*THE PROBLEM:* Wherever the word "assign" appears in a line of the data, that line should be copied.
* * * * *
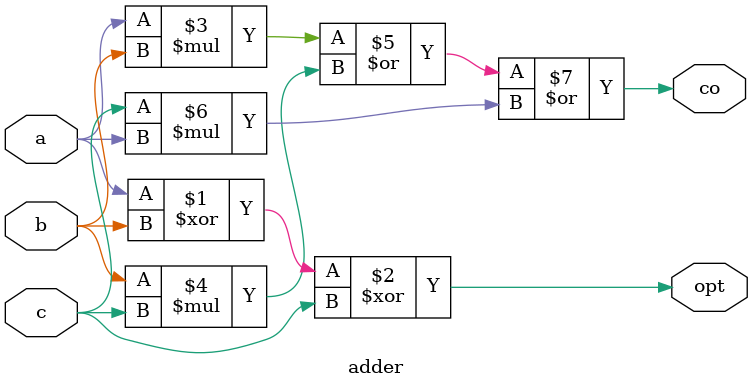
<source format=v>
module adder(a,b,c,co,opt);
input a;
input b;
input c;
output co, opt;
assign opt=a^b^c;
assign co=((a*b)|(b*c)|(c*a));
endmodule
</source>
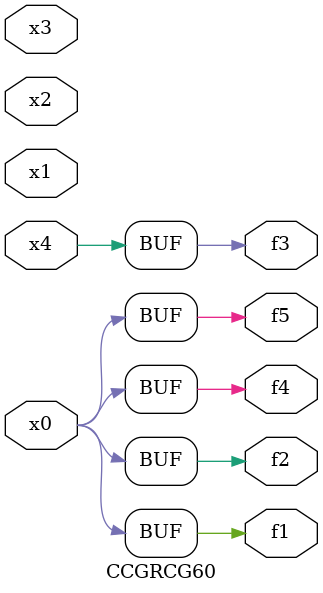
<source format=v>
module CCGRCG60(
	input x0, x1, x2, x3, x4,
	output f1, f2, f3, f4, f5
);
	assign f1 = x0;
	assign f2 = x0;
	assign f3 = x4;
	assign f4 = x0;
	assign f5 = x0;
endmodule

</source>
* * * * *
*OUTPUT OF THE EXERCISE:*
assign opt=a^b^c;
assign co=((a*b)|(b*c)|(c*a));
	assign f1 = x0;
	assign f2 = x0;
	assign f3 = x4;
	assign f4 = x0;
	assign f5 = x0;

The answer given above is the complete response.